Movingui is an exotic wood with a lustrous surface, fine texture, and bright lemony-gold to orange-brown color. It has a fine, even texture and produces a variety of figures including fiddleback, mottle, and bee’s wing. Deviations in the fiber appear as horizontal stripes that emphasize its satiny finish. Because it resembles satinwood, particularly in its intense luster, it’s sometimes called Nigerian satinwood. 

This contrasty African relative of rosewood has a deep brown background with notable dark brown to ebony streaking and a nice natural luster. Outside Africa it’s increasingly used as a more affordable substitute for walnut. Produced in both quarter and flat cut veneers, this intense and well veined veneer is in demand for high-end architectural settings--the stronger the veining, the more valuable the wood. Due to its excellent tonal qualities, the wood is prized for the production of musical instruments. 

English brown oak isn’t actually a separate species; rather it’s the result of a fungus that has infested the heartwood of a European oak and turned it a rich, dark brown. When that process doesn’t deteriorate the wood itself, it’s sliced to produce this highly desirable, deep brown veneer. Available in flat or quarter cuts as well as rift cut, which produces an exquisite flake pattern when sliced across the wood’s broad medullary rays. 

At first glance, paldao resembles American black walnut. This enormous tree is most often found along streams and marshy soils in Indonesia and the Philippines. Paldao grows with a remarkable buttress encircling the lower trunk creating 40’ diameter growths which remote tribes believed held sprits. This is a beautiful veneer: a grey-brown background streaked with highly decorative dark stripes. Flat cut wood produces a cathedral pattern; quarter cut wood has a stripy contrast and is often finely figured.

This wood is indigenous to the Yucatan Peninsula and is prized for its dramatic, saturated coloring—reddish brown with black, violets, and oranges typically mixed in. The grain is typically straight with some irregularity. It’s a premier choice for high-end furniture and interiors and is highly regarded as a tonewood for marimbas and xylophones, earning its nickname “the wood that sings.”

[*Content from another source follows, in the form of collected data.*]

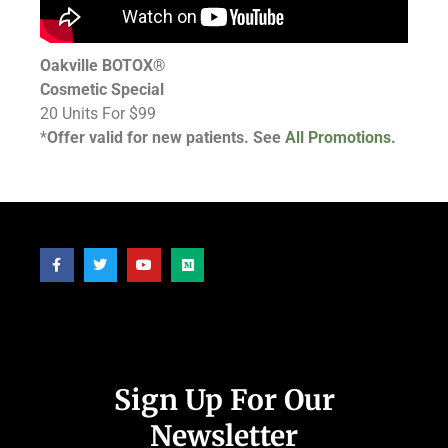
Oakville BOTOX®
Cosmetic Special
20 Units For $99
*
Offer valid for new patients. See
All Promotions.
Follow Us
Sign Up For Our
Newsletter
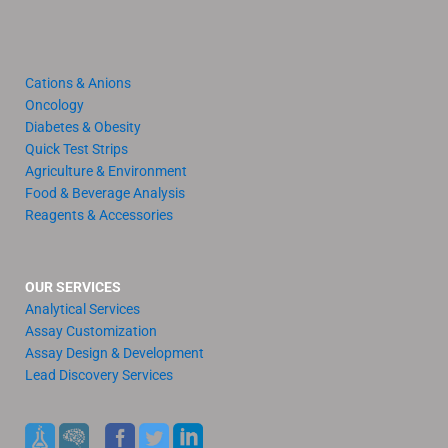
Cations & Anions
Oncology
Diabetes & Obesity
Quick Test Strips
Agriculture & Environment
Food & Beverage Analysis
Reagents & Accessories
OUR SERVICES
Analytical Services
Assay Customization
Assay Design & Development
Lead Discovery Services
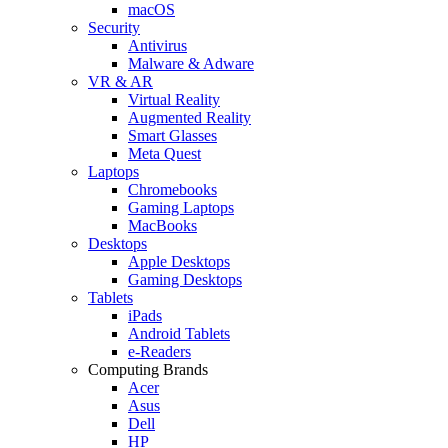
macOS
Security
Antivirus
Malware & Adware
VR & AR
Virtual Reality
Augmented Reality
Smart Glasses
Meta Quest
Laptops
Chromebooks
Gaming Laptops
MacBooks
Desktops
Apple Desktops
Gaming Desktops
Tablets
iPads
Android Tablets
e-Readers
Computing Brands
Acer
Asus
Dell
HP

This European fruit tree produces a very fine-grained wood with a uniform texture and a partial flame that is both beautiful and decorative. The wood is often pith-marked and occurs in colors from rosy cream to light reddish brown in both plain and figured logs. When fumed, pearwood turns a rich, dark brown; when stained black, it provides an excellent substitute for ebony.

This rare and beautiful, light-colored Central American tree grows in a dog-leg fashion, making straight sections over 10’ uncommon. Because it must be cut when the sap is low, native loggers watch the phases of the moon, waiting for the waning phases when sap is limited to harvest. Yellowish-red in color, and streaked by brown, red, or orange, the wood produces a range of beautiful figures and is highly prized for architectural work.